■ WORK REQUIRED ■
Update the listing below by replacing "Dealer Discount" with "Dealer Savings" wherever it occurs, and leave every other line unchanged.

■ EXERCISE INPUT ■
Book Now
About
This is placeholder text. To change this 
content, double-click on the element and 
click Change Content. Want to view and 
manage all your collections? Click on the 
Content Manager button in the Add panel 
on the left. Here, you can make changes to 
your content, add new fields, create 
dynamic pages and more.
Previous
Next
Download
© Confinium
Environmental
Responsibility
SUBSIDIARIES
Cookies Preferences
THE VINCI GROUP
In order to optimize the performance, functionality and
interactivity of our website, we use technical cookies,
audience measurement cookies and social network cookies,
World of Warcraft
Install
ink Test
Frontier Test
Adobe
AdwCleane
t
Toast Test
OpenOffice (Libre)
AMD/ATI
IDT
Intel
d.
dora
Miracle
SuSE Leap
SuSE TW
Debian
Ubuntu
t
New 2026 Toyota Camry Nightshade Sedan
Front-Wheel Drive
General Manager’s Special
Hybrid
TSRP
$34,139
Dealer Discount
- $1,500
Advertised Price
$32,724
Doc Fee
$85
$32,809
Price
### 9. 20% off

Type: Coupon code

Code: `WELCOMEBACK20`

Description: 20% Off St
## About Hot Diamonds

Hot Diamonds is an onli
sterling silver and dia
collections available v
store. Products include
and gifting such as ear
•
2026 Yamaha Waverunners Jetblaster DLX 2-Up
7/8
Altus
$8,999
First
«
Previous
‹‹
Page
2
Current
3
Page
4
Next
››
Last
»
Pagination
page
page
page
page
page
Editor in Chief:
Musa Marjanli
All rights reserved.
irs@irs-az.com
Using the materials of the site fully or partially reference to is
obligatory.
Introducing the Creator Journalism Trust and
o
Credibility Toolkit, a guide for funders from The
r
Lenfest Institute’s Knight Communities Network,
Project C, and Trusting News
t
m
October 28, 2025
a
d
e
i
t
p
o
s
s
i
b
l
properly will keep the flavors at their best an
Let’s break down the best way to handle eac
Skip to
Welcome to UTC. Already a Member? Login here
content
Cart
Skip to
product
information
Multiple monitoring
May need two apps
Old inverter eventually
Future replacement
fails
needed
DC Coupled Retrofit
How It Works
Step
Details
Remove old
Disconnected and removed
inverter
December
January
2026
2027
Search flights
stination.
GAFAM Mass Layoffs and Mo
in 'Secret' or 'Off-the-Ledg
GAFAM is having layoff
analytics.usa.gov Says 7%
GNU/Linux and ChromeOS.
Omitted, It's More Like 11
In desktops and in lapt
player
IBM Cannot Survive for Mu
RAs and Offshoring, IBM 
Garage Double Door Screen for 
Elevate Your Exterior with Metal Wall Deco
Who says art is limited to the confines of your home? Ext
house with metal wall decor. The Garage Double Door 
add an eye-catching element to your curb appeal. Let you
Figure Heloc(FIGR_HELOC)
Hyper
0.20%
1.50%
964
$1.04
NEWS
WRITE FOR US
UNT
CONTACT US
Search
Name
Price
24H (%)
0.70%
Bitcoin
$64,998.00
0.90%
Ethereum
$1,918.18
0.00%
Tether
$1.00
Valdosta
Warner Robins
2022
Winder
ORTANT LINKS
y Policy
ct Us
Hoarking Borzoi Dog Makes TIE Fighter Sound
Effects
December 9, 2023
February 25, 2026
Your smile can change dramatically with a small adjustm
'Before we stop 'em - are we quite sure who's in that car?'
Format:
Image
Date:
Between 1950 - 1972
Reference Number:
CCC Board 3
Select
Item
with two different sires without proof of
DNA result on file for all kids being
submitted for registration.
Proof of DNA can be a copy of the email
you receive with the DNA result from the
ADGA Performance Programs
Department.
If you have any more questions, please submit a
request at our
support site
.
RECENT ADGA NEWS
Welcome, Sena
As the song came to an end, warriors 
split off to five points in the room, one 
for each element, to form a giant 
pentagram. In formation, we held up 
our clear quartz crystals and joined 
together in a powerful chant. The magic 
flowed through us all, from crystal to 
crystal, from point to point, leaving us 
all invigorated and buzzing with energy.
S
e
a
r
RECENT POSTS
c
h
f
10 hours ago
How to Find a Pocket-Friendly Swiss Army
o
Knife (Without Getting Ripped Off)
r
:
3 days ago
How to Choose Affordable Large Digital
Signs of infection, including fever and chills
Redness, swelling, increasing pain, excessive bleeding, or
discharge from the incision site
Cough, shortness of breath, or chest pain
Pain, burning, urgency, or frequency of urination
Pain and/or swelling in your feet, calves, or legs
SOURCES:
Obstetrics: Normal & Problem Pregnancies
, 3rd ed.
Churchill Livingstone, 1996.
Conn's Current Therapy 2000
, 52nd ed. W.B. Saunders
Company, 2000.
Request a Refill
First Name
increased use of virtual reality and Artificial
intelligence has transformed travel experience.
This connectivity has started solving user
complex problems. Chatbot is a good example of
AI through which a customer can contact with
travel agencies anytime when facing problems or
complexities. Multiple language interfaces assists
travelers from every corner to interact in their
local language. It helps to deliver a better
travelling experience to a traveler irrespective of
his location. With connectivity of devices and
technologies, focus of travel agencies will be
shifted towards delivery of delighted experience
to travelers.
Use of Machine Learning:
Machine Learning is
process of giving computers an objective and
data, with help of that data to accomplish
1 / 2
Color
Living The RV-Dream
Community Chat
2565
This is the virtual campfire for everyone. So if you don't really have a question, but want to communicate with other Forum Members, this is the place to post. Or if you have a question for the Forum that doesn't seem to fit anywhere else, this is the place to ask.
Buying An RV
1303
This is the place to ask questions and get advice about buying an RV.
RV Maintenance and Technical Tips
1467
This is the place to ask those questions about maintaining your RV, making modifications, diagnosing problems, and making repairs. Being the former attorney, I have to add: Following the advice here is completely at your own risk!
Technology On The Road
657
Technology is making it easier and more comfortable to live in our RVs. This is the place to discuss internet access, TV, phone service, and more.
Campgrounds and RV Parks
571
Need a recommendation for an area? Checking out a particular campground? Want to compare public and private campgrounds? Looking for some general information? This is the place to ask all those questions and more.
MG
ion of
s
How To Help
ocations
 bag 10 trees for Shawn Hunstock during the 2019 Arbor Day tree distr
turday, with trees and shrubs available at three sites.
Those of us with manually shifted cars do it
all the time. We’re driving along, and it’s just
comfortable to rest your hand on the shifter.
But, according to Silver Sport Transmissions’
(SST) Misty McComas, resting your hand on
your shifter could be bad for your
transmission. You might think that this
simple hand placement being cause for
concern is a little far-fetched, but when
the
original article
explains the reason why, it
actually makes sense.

■ ANSWER SECTION ■
Book Now
About
This is placeholder text. To change this 
content, double-click on the element and 
click Change Content. Want to view and 
manage all your collections? Click on the 
Content Manager button in the Add panel 
on the left. Here, you can make changes to 
your content, add new fields, create 
dynamic pages and more.
Previous
Next
Download
© Confinium
Environmental
Responsibility
SUBSIDIARIES
Cookies Preferences
THE VINCI GROUP
In order to optimize the performance, functionality and
interactivity of our website, we use technical cookies,
audience measurement cookies and social network cookies,
World of Warcraft
Install
ink Test
Frontier Test
Adobe
AdwCleane
t
Toast Test
OpenOffice (Libre)
AMD/ATI
IDT
Intel
d.
dora
Miracle
SuSE Leap
SuSE TW
Debian
Ubuntu
t
New 2026 Toyota Camry Nightshade Sedan
Front-Wheel Drive
General Manager’s Special
Hybrid
TSRP
$34,139
Dealer Savings
- $1,500
Advertised Price
$32,724
Doc Fee
$85
$32,809
Price
### 9. 20% off

Type: Coupon code

Code: `WELCOMEBACK20`

Description: 20% Off St
## About Hot Diamonds

Hot Diamonds is an onli
sterling silver and dia
collections available v
store. Products include
and gifting such as ear
•
2026 Yamaha Waverunners Jetblaster DLX 2-Up
7/8
Altus
$8,999
First
«
Previous
‹‹
Page
2
Current
3
Page
4
Next
››
Last
»
Pagination
page
page
page
page
page
Editor in Chief:
Musa Marjanli
All rights reserved.
irs@irs-az.com
Using the materials of the site fully or partially reference to is
obligatory.
Introducing the Creator Journalism Trust and
o
Credibility Toolkit, a guide for funders from The
r
Lenfest Institute’s Knight Communities Network,
Project C, and Trusting News
t
m
October 28, 2025
a
d
e
i
t
p
o
s
s
i
b
l
properly will keep the flavors at their best an
Let’s break down the best way to handle eac
Skip to
Welcome to UTC. Already a Member? Login here
content
Cart
Skip to
product
information
Multiple monitoring
May need two apps
Old inverter eventually
Future replacement
fails
needed
DC Coupled Retrofit
How It Works
Step
Details
Remove old
Disconnected and removed
inverter
December
January
2026
2027
Search flights
stination.
GAFAM Mass Layoffs and Mo
in 'Secret' or 'Off-the-Ledg
GAFAM is having layoff
analytics.usa.gov Says 7%
GNU/Linux and ChromeOS.
Omitted, It's More Like 11
In desktops and in lapt
player
IBM Cannot Survive for Mu
RAs and Offshoring, IBM 
Garage Double Door Screen for 
Elevate Your Exterior with Metal Wall Deco
Who says art is limited to the confines of your home? Ext
house with metal wall decor. The Garage Double Door 
add an eye-catching element to your curb appeal. Let you
Figure Heloc(FIGR_HELOC)
Hyper
0.20%
1.50%
964
$1.04
NEWS
WRITE FOR US
UNT
CONTACT US
Search
Name
Price
24H (%)
0.70%
Bitcoin
$64,998.00
0.90%
Ethereum
$1,918.18
0.00%
Tether
$1.00
Valdosta
Warner Robins
2022
Winder
ORTANT LINKS
y Policy
ct Us
Hoarking Borzoi Dog Makes TIE Fighter Sound
Effects
December 9, 2023
February 25, 2026
Your smile can change dramatically with a small adjustm
'Before we stop 'em - are we quite sure who's in that car?'
Format:
Image
Date:
Between 1950 - 1972
Reference Number:
CCC Board 3
Select
Item
with two different sires without proof of
DNA result on file for all kids being
submitted for registration.
Proof of DNA can be a copy of the email
you receive with the DNA result from the
ADGA Performance Programs
Department.
If you have any more questions, please submit a
request at our
support site
.
RECENT ADGA NEWS
Welcome, Sena
As the song came to an end, warriors 
split off to five points in the room, one 
for each element, to form a giant 
pentagram. In formation, we held up 
our clear quartz crystals and joined 
together in a powerful chant. The magic 
flowed through us all, from crystal to 
crystal, from point to point, leaving us 
all invigorated and buzzing with energy.
S
e
a
r
RECENT POSTS
c
h
f
10 hours ago
How to Find a Pocket-Friendly Swiss Army
o
Knife (Without Getting Ripped Off)
r
:
3 days ago
How to Choose Affordable Large Digital
Signs of infection, including fever and chills
Redness, swelling, increasing pain, excessive bleeding, or
discharge from the incision site
Cough, shortness of breath, or chest pain
Pain, burning, urgency, or frequency of urination
Pain and/or swelling in your feet, calves, or legs
SOURCES:
Obstetrics: Normal & Problem Pregnancies
, 3rd ed.
Churchill Livingstone, 1996.
Conn's Current Therapy 2000
, 52nd ed. W.B. Saunders
Company, 2000.
Request a Refill
First Name
increased use of virtual reality and Artificial
intelligence has transformed travel experience.
This connectivity has started solving user
complex problems. Chatbot is a good example of
AI through which a customer can contact with
travel agencies anytime when facing problems or
complexities. Multiple language interfaces assists
travelers from every corner to interact in their
local language. It helps to deliver a better
travelling experience to a traveler irrespective of
his location. With connectivity of devices and
technologies, focus of travel agencies will be
shifted towards delivery of delighted experience
to travelers.
Use of Machine Learning:
Machine Learning is
process of giving computers an objective and
data, with help of that data to accomplish
1 / 2
Color
Living The RV-Dream
Community Chat
2565
This is the virtual campfire for everyone. So if you don't really have a question, but want to communicate with other Forum Members, this is the place to post. Or if you have a question for the Forum that doesn't seem to fit anywhere else, this is the place to ask.
Buying An RV
1303
This is the place to ask questions and get advice about buying an RV.
RV Maintenance and Technical Tips
1467
This is the place to ask those questions about maintaining your RV, making modifications, diagnosing problems, and making repairs. Being the former attorney, I have to add: Following the advice here is completely at your own risk!
Technology On The Road
657
Technology is making it easier and more comfortable to live in our RVs. This is the place to discuss internet access, TV, phone service, and more.
Campgrounds and RV Parks
571
Need a recommendation for an area? Checking out a particular campground? Want to compare public and private campgrounds? Looking for some general information? This is the place to ask all those questions and more.
MG
ion of
s
How To Help
ocations
 bag 10 trees for Shawn Hunstock during the 2019 Arbor Day tree distr
turday, with trees and shrubs available at three sites.
Those of us with manually shifted cars do it
all the time. We’re driving along, and it’s just
comfortable to rest your hand on the shifter.
But, according to Silver Sport Transmissions’
(SST) Misty McComas, resting your hand on
your shifter could be bad for your
transmission. You might think that this
simple hand placement being cause for
concern is a little far-fetched, but when
the
original article
explains the reason why, it
actually makes sense.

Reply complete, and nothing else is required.